- **Task to complete**
Among the entries below, only the lines starting at the one with "X142600Y303030D01*" and ending at the one with "X137500Y245000D01*", both included, are to be printed exactly.

- **Record excerpts**
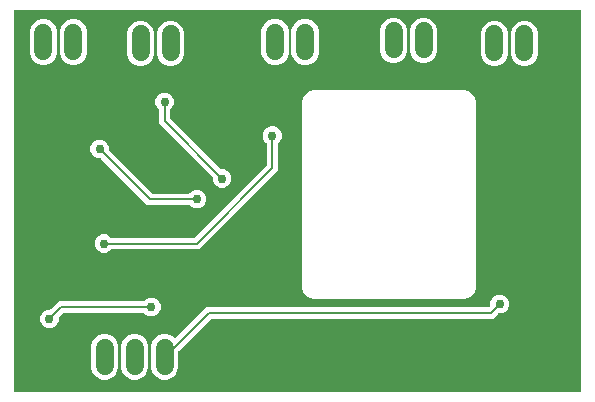
<source format=gbr>
G04 EAGLE Gerber RS-274X export*
G75*
%MOMM*%
%FSLAX34Y34*%
%LPD*%
%INBottom Copper*%
%IPPOS*%
%AMOC8*
5,1,8,0,0,1.08239X$1,22.5*%
G01*
%ADD10C,1.524000*%
%ADD11C,0.756400*%
%ADD12C,0.152400*%

G36*
X489098Y15164D02*
X489098Y15164D01*
X489117Y15162D01*
X489219Y15184D01*
X489321Y15200D01*
X489338Y15210D01*
X489358Y15214D01*
X489447Y15267D01*
X489538Y15316D01*
X489552Y15330D01*
X489569Y15340D01*
X489636Y15419D01*
X489708Y15494D01*
X489716Y15512D01*
X489729Y15527D01*
X489768Y15623D01*
X489811Y15717D01*
X489813Y15737D01*
X489821Y15755D01*
X489839Y15922D01*
X489839Y338378D01*
X489836Y338398D01*
X489838Y338417D01*
X489816Y338519D01*
X489800Y338621D01*
X489790Y338638D01*
X489786Y338658D01*
X489733Y338747D01*
X489684Y338838D01*
X489670Y338852D01*
X489660Y338869D01*
X489581Y338936D01*
X489506Y339008D01*
X489488Y339016D01*
X489473Y339029D01*
X489377Y339068D01*
X489283Y339111D01*
X489263Y339113D01*
X489245Y339121D01*
X489078Y339139D01*
X10922Y339139D01*
X10902Y339136D01*
X10883Y339138D01*
X10781Y339116D01*
X10679Y339100D01*
X10662Y339090D01*
X10642Y339086D01*
X10553Y339033D01*
X10462Y338984D01*
X10448Y338970D01*
X10431Y338960D01*
X10364Y338881D01*
X10292Y338806D01*
X10284Y338788D01*
X10271Y338773D01*
X10232Y338677D01*
X10189Y338583D01*
X10187Y338563D01*
X10179Y338545D01*
X10161Y338378D01*
X10161Y15922D01*
X10164Y15902D01*
X10162Y15883D01*
X10184Y15781D01*
X10200Y15679D01*
X10210Y15662D01*
X10214Y15642D01*
X10267Y15553D01*
X10316Y15462D01*
X10330Y15448D01*
X10340Y15431D01*
X10419Y15364D01*
X10494Y15292D01*
X10512Y15284D01*
X10527Y15271D01*
X10623Y15232D01*
X10717Y15189D01*
X10737Y15187D01*
X10755Y15179D01*
X10922Y15161D01*
X489078Y15161D01*
X489098Y15164D01*
G37*
%LPC*%
G36*
X262827Y94077D02*
X262827Y94077D01*
X258813Y95740D01*
X255740Y98813D01*
X254077Y102827D01*
X254077Y262173D01*
X255740Y266187D01*
X258813Y269260D01*
X262827Y270923D01*
X392173Y270923D01*
X396187Y269260D01*
X399260Y266187D01*
X400923Y262173D01*
X400923Y102827D01*
X399260Y98813D01*
X396187Y95740D01*
X392173Y94077D01*
X262827Y94077D01*
G37*
%LPD*%
%LPC*%
G36*
X135276Y26095D02*
X135276Y26095D01*
X130981Y27874D01*
X127694Y31161D01*
X125915Y35456D01*
X125915Y55344D01*
X127694Y59639D01*
X130981Y62926D01*
X135276Y64705D01*
X139924Y64705D01*
X144219Y62926D01*
X145721Y61424D01*
X145737Y61412D01*
X145750Y61396D01*
X145837Y61340D01*
X145921Y61280D01*
X145940Y61274D01*
X145957Y61263D01*
X146057Y61238D01*
X146156Y61208D01*
X146176Y61208D01*
X146195Y61203D01*
X146298Y61211D01*
X146402Y61214D01*
X146421Y61221D01*
X146440Y61223D01*
X146535Y61263D01*
X146633Y61299D01*
X146648Y61311D01*
X146667Y61319D01*
X146798Y61424D01*
X172701Y87327D01*
X411435Y87327D01*
X411525Y87341D01*
X411616Y87349D01*
X411646Y87361D01*
X411678Y87366D01*
X411759Y87409D01*
X411843Y87445D01*
X411875Y87471D01*
X411895Y87482D01*
X411918Y87505D01*
X411974Y87550D01*
X413180Y88756D01*
X413233Y88830D01*
X413293Y88900D01*
X413305Y88930D01*
X413324Y88956D01*
X413351Y89043D01*
X413385Y89128D01*
X413389Y89169D01*
X413396Y89191D01*
X413395Y89223D01*
X413403Y89295D01*
X413403Y91561D01*
X414598Y94445D01*
X416805Y96652D01*
X419689Y97847D01*
X422811Y97847D01*
X425695Y96652D01*
X427902Y94445D01*
X429097Y91561D01*
X429097Y88439D01*
X427902Y85555D01*
X425695Y83348D01*
X422811Y82153D01*
X420545Y82153D01*
X420455Y82139D01*
X420364Y82131D01*
X420334Y82119D01*
X420302Y82114D01*
X420221Y82071D01*
X420137Y82035D01*
X420105Y82009D01*
X420085Y81998D01*
X420082Y81996D01*
X420062Y81975D01*
X420006Y81930D01*
X415749Y77673D01*
X177015Y77673D01*
X176925Y77659D01*
X176834Y77651D01*
X176804Y77639D01*
X176772Y77634D01*
X176691Y77591D01*
X176607Y77555D01*
X176575Y77529D01*
X176555Y77518D01*
X176532Y77495D01*
X176476Y77450D01*
X149508Y50482D01*
X149455Y50408D01*
X149395Y50338D01*
X149383Y50308D01*
X149364Y50282D01*
X149337Y50195D01*
X149303Y50110D01*
X149299Y50069D01*
X149292Y50047D01*
X149293Y50015D01*
X149285Y49943D01*
X149285Y35456D01*
X147506Y31161D01*
X144219Y27874D01*
X139924Y26095D01*
X135276Y26095D01*
G37*
%LPD*%
%LPC*%
G36*
X84689Y133403D02*
X84689Y133403D01*
X81805Y134598D01*
X79598Y136805D01*
X78403Y139689D01*
X78403Y142811D01*
X79598Y145695D01*
X81805Y147902D01*
X84689Y149097D01*
X87811Y149097D01*
X90695Y147902D01*
X92297Y146300D01*
X92371Y146247D01*
X92441Y146187D01*
X92471Y146175D01*
X92497Y146156D01*
X92584Y146129D01*
X92669Y146095D01*
X92710Y146091D01*
X92732Y146084D01*
X92764Y146085D01*
X92836Y146077D01*
X162685Y146077D01*
X162775Y146091D01*
X162866Y146099D01*
X162896Y146111D01*
X162928Y146116D01*
X163009Y146159D01*
X163093Y146195D01*
X163125Y146221D01*
X163145Y146232D01*
X163163Y146250D01*
X163164Y146251D01*
X163172Y146258D01*
X163224Y146300D01*
X223700Y206776D01*
X223753Y206850D01*
X223813Y206920D01*
X223825Y206950D01*
X223844Y206976D01*
X223871Y207063D01*
X223905Y207148D01*
X223909Y207189D01*
X223916Y207211D01*
X223915Y207243D01*
X223923Y207315D01*
X223923Y225914D01*
X223909Y226005D01*
X223901Y226095D01*
X223889Y226125D01*
X223884Y226157D01*
X223841Y226238D01*
X223805Y226322D01*
X223779Y226354D01*
X223768Y226375D01*
X223745Y226397D01*
X223700Y226453D01*
X222098Y228055D01*
X220903Y230939D01*
X220903Y234061D01*
X222098Y236945D01*
X224305Y239152D01*
X227189Y240347D01*
X230311Y240347D01*
X233195Y239152D01*
X235402Y236945D01*
X236597Y234061D01*
X236597Y230939D01*
X235402Y228055D01*
X233800Y226453D01*
X233747Y226379D01*
X233687Y226309D01*
X233675Y226279D01*
X233656Y226253D01*
X233629Y226166D01*
X233595Y226081D01*
X233591Y226040D01*
X233584Y226018D01*
X233585Y225986D01*
X233577Y225914D01*
X233577Y203001D01*
X166999Y136423D01*
X92836Y136423D01*
X92745Y136409D01*
X92655Y136401D01*
X92625Y136389D01*
X92593Y136384D01*
X92512Y136341D01*
X92428Y136305D01*
X92396Y136279D01*
X92375Y136268D01*
X92353Y136245D01*
X92297Y136200D01*
X90695Y134598D01*
X87811Y133403D01*
X84689Y133403D01*
G37*
%LPD*%
%LPC*%
G36*
X163439Y170903D02*
X163439Y170903D01*
X160555Y172098D01*
X158953Y173700D01*
X158879Y173753D01*
X158809Y173813D01*
X158779Y173825D01*
X158753Y173844D01*
X158666Y173871D01*
X158581Y173905D01*
X158540Y173909D01*
X158518Y173916D01*
X158486Y173915D01*
X158414Y173923D01*
X123001Y173923D01*
X83744Y213180D01*
X83670Y213233D01*
X83600Y213293D01*
X83570Y213305D01*
X83544Y213324D01*
X83457Y213351D01*
X83372Y213385D01*
X83331Y213389D01*
X83309Y213396D01*
X83277Y213395D01*
X83205Y213403D01*
X80939Y213403D01*
X78055Y214598D01*
X75848Y216805D01*
X74653Y219689D01*
X74653Y222811D01*
X75848Y225695D01*
X78055Y227902D01*
X80939Y229097D01*
X84061Y229097D01*
X86945Y227902D01*
X89152Y225695D01*
X90347Y222811D01*
X90347Y220545D01*
X90361Y220455D01*
X90369Y220364D01*
X90381Y220334D01*
X90386Y220302D01*
X90429Y220221D01*
X90465Y220137D01*
X90491Y220105D01*
X90502Y220085D01*
X90525Y220062D01*
X90570Y220006D01*
X126776Y183800D01*
X126850Y183747D01*
X126920Y183687D01*
X126950Y183675D01*
X126976Y183656D01*
X127063Y183629D01*
X127148Y183595D01*
X127189Y183591D01*
X127211Y183584D01*
X127243Y183585D01*
X127315Y183577D01*
X158414Y183577D01*
X158505Y183591D01*
X158595Y183599D01*
X158625Y183611D01*
X158657Y183616D01*
X158738Y183659D01*
X158822Y183695D01*
X158854Y183721D01*
X158875Y183732D01*
X158897Y183755D01*
X158953Y183800D01*
X160555Y185402D01*
X163439Y186597D01*
X166561Y186597D01*
X169445Y185402D01*
X171652Y183195D01*
X172847Y180311D01*
X172847Y177189D01*
X171652Y174305D01*
X169445Y172098D01*
X166561Y170903D01*
X163439Y170903D01*
G37*
%LPD*%
%LPC*%
G36*
X38439Y69653D02*
X38439Y69653D01*
X35555Y70848D01*
X33348Y73055D01*
X32153Y75939D01*
X32153Y79061D01*
X33348Y81945D01*
X35555Y84152D01*
X38439Y85347D01*
X40705Y85347D01*
X40795Y85361D01*
X40886Y85369D01*
X40916Y85381D01*
X40948Y85386D01*
X41029Y85429D01*
X41113Y85465D01*
X41145Y85491D01*
X41165Y85502D01*
X41188Y85525D01*
X41244Y85570D01*
X48001Y92327D01*
X119664Y92327D01*
X119755Y92341D01*
X119845Y92349D01*
X119875Y92361D01*
X119907Y92366D01*
X119988Y92409D01*
X120072Y92445D01*
X120104Y92471D01*
X120125Y92482D01*
X120147Y92505D01*
X120203Y92550D01*
X121805Y94152D01*
X124689Y95347D01*
X127811Y95347D01*
X130695Y94152D01*
X132902Y91945D01*
X134097Y89061D01*
X134097Y85939D01*
X132902Y83055D01*
X130695Y80848D01*
X127811Y79653D01*
X124689Y79653D01*
X121805Y80848D01*
X120203Y82450D01*
X120129Y82503D01*
X120059Y82563D01*
X120029Y82575D01*
X120003Y82594D01*
X119916Y82621D01*
X119831Y82655D01*
X119790Y82659D01*
X119768Y82666D01*
X119736Y82665D01*
X119664Y82673D01*
X52315Y82673D01*
X52225Y82659D01*
X52134Y82651D01*
X52104Y82639D01*
X52072Y82634D01*
X51991Y82591D01*
X51907Y82555D01*
X51875Y82529D01*
X51855Y82518D01*
X51832Y82495D01*
X51776Y82450D01*
X48070Y78744D01*
X48017Y78670D01*
X47957Y78600D01*
X47945Y78570D01*
X47926Y78544D01*
X47899Y78457D01*
X47865Y78372D01*
X47861Y78331D01*
X47854Y78309D01*
X47855Y78277D01*
X47847Y78205D01*
X47847Y75939D01*
X46652Y73055D01*
X44445Y70848D01*
X41561Y69653D01*
X38439Y69653D01*
G37*
%LPD*%
%LPC*%
G36*
X184689Y188403D02*
X184689Y188403D01*
X181805Y189598D01*
X179598Y191805D01*
X178403Y194689D01*
X178403Y196955D01*
X178389Y197045D01*
X178381Y197136D01*
X178369Y197166D01*
X178364Y197198D01*
X178321Y197279D01*
X178285Y197363D01*
X178259Y197395D01*
X178248Y197415D01*
X178225Y197438D01*
X178180Y197494D01*
X132673Y243001D01*
X132673Y254664D01*
X132659Y254755D01*
X132651Y254845D01*
X132639Y254875D01*
X132634Y254907D01*
X132591Y254988D01*
X132555Y255072D01*
X132529Y255104D01*
X132518Y255125D01*
X132495Y255147D01*
X132450Y255203D01*
X130848Y256805D01*
X129653Y259689D01*
X129653Y262811D01*
X130848Y265695D01*
X133055Y267902D01*
X135939Y269097D01*
X139061Y269097D01*
X141945Y267902D01*
X144152Y265695D01*
X145347Y262811D01*
X145347Y259689D01*
X144152Y256805D01*
X142550Y255203D01*
X142497Y255129D01*
X142437Y255059D01*
X142425Y255029D01*
X142406Y255003D01*
X142379Y254916D01*
X142345Y254831D01*
X142341Y254790D01*
X142334Y254768D01*
X142335Y254736D01*
X142327Y254664D01*
X142327Y247315D01*
X142328Y247306D01*
X142328Y247303D01*
X142332Y247285D01*
X142341Y247225D01*
X142349Y247134D01*
X142361Y247104D01*
X142366Y247072D01*
X142409Y246991D01*
X142445Y246907D01*
X142471Y246875D01*
X142482Y246855D01*
X142505Y246832D01*
X142550Y246776D01*
X185006Y204320D01*
X185080Y204267D01*
X185150Y204207D01*
X185180Y204195D01*
X185206Y204176D01*
X185293Y204149D01*
X185378Y204115D01*
X185419Y204111D01*
X185441Y204104D01*
X185473Y204105D01*
X185545Y204097D01*
X187811Y204097D01*
X190695Y202902D01*
X192902Y200695D01*
X194097Y197811D01*
X194097Y194689D01*
X192902Y191805D01*
X190695Y189598D01*
X187811Y188403D01*
X184689Y188403D01*
G37*
%LPD*%
%LPC*%
G36*
X439776Y291345D02*
X439776Y291345D01*
X435481Y293124D01*
X432194Y296411D01*
X430415Y300706D01*
X430415Y320594D01*
X432194Y324889D01*
X435481Y328176D01*
X439776Y329955D01*
X444424Y329955D01*
X448719Y328176D01*
X452006Y324889D01*
X453785Y320594D01*
X453785Y300706D01*
X452006Y296411D01*
X448719Y293124D01*
X444424Y291345D01*
X439776Y291345D01*
G37*
%LPD*%
%LPC*%
G36*
X414376Y291345D02*
X414376Y291345D01*
X410081Y293124D01*
X406794Y296411D01*
X405015Y300706D01*
X405015Y320594D01*
X406794Y324889D01*
X410081Y328176D01*
X414376Y329955D01*
X419024Y329955D01*
X423319Y328176D01*
X426606Y324889D01*
X428385Y320594D01*
X428385Y300706D01*
X426606Y296411D01*
X423319Y293124D01*
X419024Y291345D01*
X414376Y291345D01*
G37*
%LPD*%
%LPC*%
G36*
X140276Y291345D02*
X140276Y291345D01*
X135981Y293124D01*
X132694Y296411D01*
X130915Y300706D01*
X130915Y320594D01*
X132694Y324889D01*
X135981Y328176D01*
X140276Y329955D01*
X144924Y329955D01*
X149219Y328176D01*
X152506Y324889D01*
X154285Y320594D01*
X154285Y300706D01*
X152506Y296411D01*
X149219Y293124D01*
X144924Y291345D01*
X140276Y291345D01*
G37*
%LPD*%
%LPC*%
G36*
X114876Y291345D02*
X114876Y291345D01*
X110581Y293124D01*
X107294Y296411D01*
X105515Y300706D01*
X105515Y320594D01*
X107294Y324889D01*
X110581Y328176D01*
X114876Y329955D01*
X119524Y329955D01*
X123819Y328176D01*
X127106Y324889D01*
X128885Y320594D01*
X128885Y300706D01*
X127106Y296411D01*
X123819Y293124D01*
X119524Y291345D01*
X114876Y291345D01*
G37*
%LPD*%
%LPC*%
G36*
X32526Y292445D02*
X32526Y292445D01*
X28231Y294224D01*
X24944Y297511D01*
X23165Y301806D01*
X23165Y321694D01*
X24944Y325989D01*
X28231Y329276D01*
X32526Y331055D01*
X37174Y331055D01*
X41469Y329276D01*
X44756Y325989D01*
X46535Y321694D01*
X46535Y301806D01*
X44756Y297511D01*
X41469Y294224D01*
X37174Y292445D01*
X32526Y292445D01*
G37*
%LPD*%
%LPC*%
G36*
X57926Y292445D02*
X57926Y292445D01*
X53631Y294224D01*
X50344Y297511D01*
X48565Y301806D01*
X48565Y321694D01*
X50344Y325989D01*
X53631Y329276D01*
X57926Y331055D01*
X62574Y331055D01*
X66869Y329276D01*
X70156Y325989D01*
X71935Y321694D01*
X71935Y301806D01*
X70156Y297511D01*
X66869Y294224D01*
X62574Y292445D01*
X57926Y292445D01*
G37*
%LPD*%
%LPC*%
G36*
X228876Y292595D02*
X228876Y292595D01*
X224581Y294374D01*
X221294Y297661D01*
X219515Y301956D01*
X219515Y321844D01*
X221294Y326139D01*
X224581Y329426D01*
X228876Y331205D01*
X233524Y331205D01*
X237819Y329426D01*
X241106Y326139D01*
X242885Y321844D01*
X242885Y301956D01*
X241106Y297661D01*
X237819Y294374D01*
X233524Y292595D01*
X228876Y292595D01*
G37*
%LPD*%
%LPC*%
G36*
X254276Y292595D02*
X254276Y292595D01*
X249981Y294374D01*
X246694Y297661D01*
X244915Y301956D01*
X244915Y321844D01*
X246694Y326139D01*
X249981Y329426D01*
X254276Y331205D01*
X258924Y331205D01*
X263219Y329426D01*
X266506Y326139D01*
X268285Y321844D01*
X268285Y301956D01*
X266506Y297661D01*
X263219Y294374D01*
X258924Y292595D01*
X254276Y292595D01*
G37*
%LPD*%
%LPC*%
G36*
X329126Y293845D02*
X329126Y293845D01*
X324831Y295624D01*
X321544Y298911D01*
X319765Y303206D01*
X319765Y323094D01*
X321544Y327389D01*
X324831Y330676D01*
X329126Y332455D01*
X333774Y332455D01*
X338069Y330676D01*
X341356Y327389D01*
X343135Y323094D01*
X343135Y303206D01*
X341356Y298911D01*
X338069Y295624D01*
X333774Y293845D01*
X329126Y293845D01*
G37*
%LPD*%
%LPC*%
G36*
X354526Y293845D02*
X354526Y293845D01*
X350231Y295624D01*
X346944Y298911D01*
X345165Y303206D01*
X345165Y323094D01*
X346944Y327389D01*
X350231Y330676D01*
X354526Y332455D01*
X359174Y332455D01*
X363469Y330676D01*
X366756Y327389D01*
X368535Y323094D01*
X368535Y303206D01*
X366756Y298911D01*
X363469Y295624D01*
X359174Y293845D01*
X354526Y293845D01*
G37*
%LPD*%
%LPC*%
G36*
X109876Y26095D02*
X109876Y26095D01*
X105581Y27874D01*
X102294Y31161D01*
X100515Y35456D01*
X100515Y55344D01*
X102294Y59639D01*
X105581Y62926D01*
X109876Y64705D01*
X114524Y64705D01*
X118819Y62926D01*
X122106Y59639D01*
X123885Y55344D01*
X123885Y35456D01*
X122106Y31161D01*
X118819Y27874D01*
X114524Y26095D01*
X109876Y26095D01*
G37*
%LPD*%
%LPC*%
G36*
X84476Y26095D02*
X84476Y26095D01*
X80181Y27874D01*
X76894Y31161D01*
X75115Y35456D01*
X75115Y55344D01*
X76894Y59639D01*
X80181Y62926D01*
X84476Y64705D01*
X89124Y64705D01*
X93419Y62926D01*
X96706Y59639D01*
X98485Y55344D01*
X98485Y35456D01*
X96706Y31161D01*
X93419Y27874D01*
X89124Y26095D01*
X84476Y26095D01*
G37*
%LPD*%
D10*
X60250Y319370D02*
X60250Y304130D01*
X34850Y304130D02*
X34850Y319370D01*
X142600Y318270D02*
X142600Y303030D01*
X117200Y303030D02*
X117200Y318270D01*
X256600Y319520D02*
X256600Y304280D01*
X231200Y304280D02*
X231200Y319520D01*
X356850Y320770D02*
X356850Y305530D01*
X331450Y305530D02*
X331450Y320770D01*
X442100Y318270D02*
X442100Y303030D01*
X416700Y303030D02*
X416700Y318270D01*
X137600Y53020D02*
X137600Y37780D01*
X112200Y37780D02*
X112200Y53020D01*
X86800Y53020D02*
X86800Y37780D01*
D11*
X86250Y141250D03*
D12*
X165000Y141250D01*
X228750Y205000D01*
X228750Y232500D01*
D11*
X228750Y232500D03*
X40000Y77500D03*
D12*
X50000Y87500D01*
X126250Y87500D01*
D11*
X126250Y87500D03*
X372500Y40000D03*
X145000Y216250D03*
D12*
X117500Y243750D01*
D11*
X117500Y243750D03*
X433750Y127500D03*
X145000Y192500D03*
X421250Y90000D03*
D12*
X413750Y82500D01*
X174700Y82500D01*
X137600Y45400D01*
D11*
X137500Y261250D03*
D12*
X137500Y245000D01*
X186250Y196250D01*
D11*
X186250Y196250D03*
X82500Y221250D03*
D12*
X125000Y178750D01*
X165000Y178750D01*
D11*
X165000Y178750D03*
M02*

</source>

- **Output for this exercise**
X142600Y303030D01*
X117200Y303030D02*
X117200Y318270D01*
X256600Y319520D02*
X256600Y304280D01*
X231200Y304280D02*
X231200Y319520D01*
X356850Y320770D02*
X356850Y305530D01*
X331450Y305530D02*
X331450Y320770D01*
X442100Y318270D02*
X442100Y303030D01*
X416700Y303030D02*
X416700Y318270D01*
X137600Y53020D02*
X137600Y37780D01*
X112200Y37780D02*
X112200Y53020D01*
X86800Y53020D02*
X86800Y37780D01*
D11*
X86250Y141250D03*
D12*
X165000Y141250D01*
X228750Y205000D01*
X228750Y232500D01*
D11*
X228750Y232500D03*
X40000Y77500D03*
D12*
X50000Y87500D01*
X126250Y87500D01*
D11*
X126250Y87500D03*
X372500Y40000D03*
X145000Y216250D03*
D12*
X117500Y243750D01*
D11*
X117500Y243750D03*
X433750Y127500D03*
X145000Y192500D03*
X421250Y90000D03*
D12*
X413750Y82500D01*
X174700Y82500D01*
X137600Y45400D01*
D11*
X137500Y261250D03*
D12*
X137500Y245000D01*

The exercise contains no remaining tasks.